Home love: Editorial on PM Modi’s emphasis on using regional language to impart education

The preference for English had been a great injustice — an expression of the ‘slave mentality’ Mr Modi had said earlier — while education in the mother tongue would give all students justice

The Editorial Board Published 03.08.23, 06:44 AM
Narendra Modi

Narendra Modi File Photo

Education in the mother tongue is the way to progress. The prime minister, Narendra Modi, recently focused on the emphasis of the National Education Policy, 2020 on the home language as a major shift. It says that children should be taught in the mother tongue or local and regional language until Class V, preferably up to Class VIII. Expressing respect for all Indian languages, Mr Modi referred to the ‘edge’ certain countries — he mentioned those in Europe — had got over others by teaching in the local language. The NEP marked the end of ‘discrimination’: earlier, fluency in English was given greater credit than the student’s capabilities. This left students from rural areas at a disadvantage; learning in the local language would give them the scope to develop their talents. The preference for English had been a great injustice — an expression of the ‘slave mentality’ Mr Modi had said earlier — while education in the mother tongue would give all students justice.
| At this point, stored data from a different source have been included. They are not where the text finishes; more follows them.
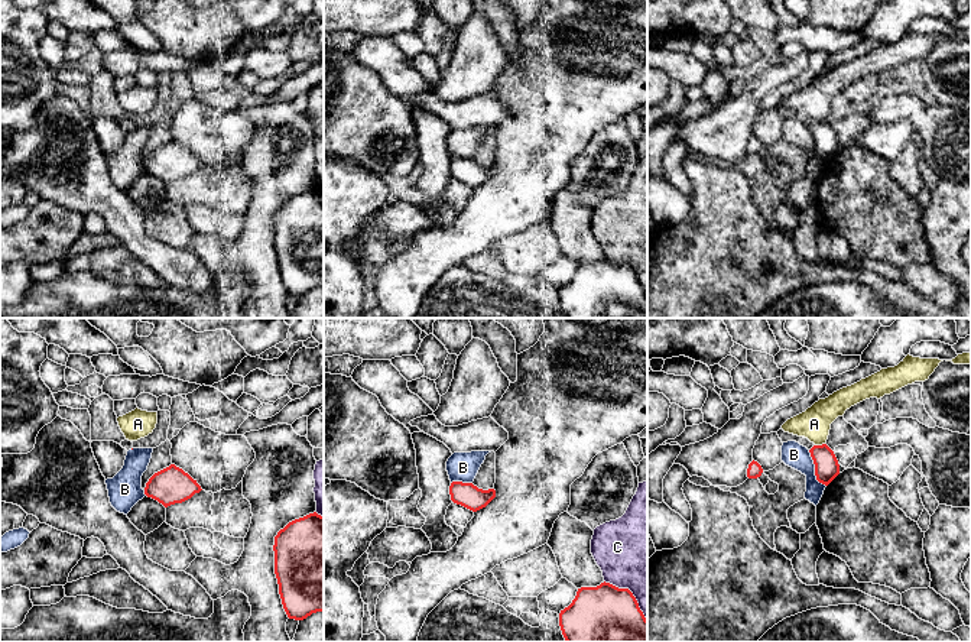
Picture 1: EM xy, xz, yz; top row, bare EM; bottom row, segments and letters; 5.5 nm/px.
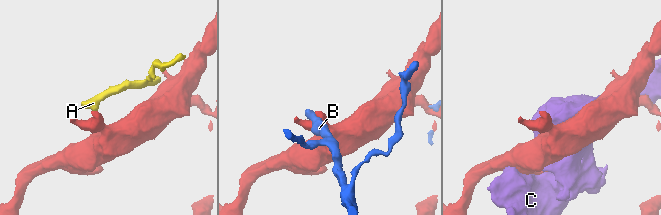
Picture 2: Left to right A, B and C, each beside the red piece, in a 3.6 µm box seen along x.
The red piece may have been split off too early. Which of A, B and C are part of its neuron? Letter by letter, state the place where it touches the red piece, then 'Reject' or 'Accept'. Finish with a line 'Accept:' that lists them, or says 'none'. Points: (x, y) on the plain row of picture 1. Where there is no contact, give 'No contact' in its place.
A: Touches red at yz (820, 122). Reject
B: Touches red at yz (815, 145). Reject
C: Touches red at xz (632, 269). Reject
Accept: none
Educational justice in this case would also mean social justice.

None of this need be dismissed as theory. What was intriguing, however, was Mr Modi’s comment that those who ‘politicise’ the language issue will now have to shut their shops of hatred. Apparently, Mr Modi was not politicising the issue with his remarks about discrimination and social justice. The question of how best to teach youngsters in a multi-lingual country is a difficult enough question for experts. Bringing up justice or discrimination cannot but make it political, perhaps because language cannot be detached from either politics or power in a general sense. Is the prime minister suggesting that the Centre’s determination to force Hindi all over India does not manifest dominant will? Or that his devaluation of English, the first language for numerous Indians and often the link between people of different regions, is purely benign? No region has only one language, neither do all children in a school have one mother tongue. If books are translated into 22 scheduled languages, what about the 122 ‘major’ ones and 1599 ‘others’? Justice is not so easy. Besides, would making English optional be the best for young people when they compete with the rest of the world? Not ideology or ‘nationalism’, but attention to all children’s learning needs at different levels may give them the desired ‘edge’.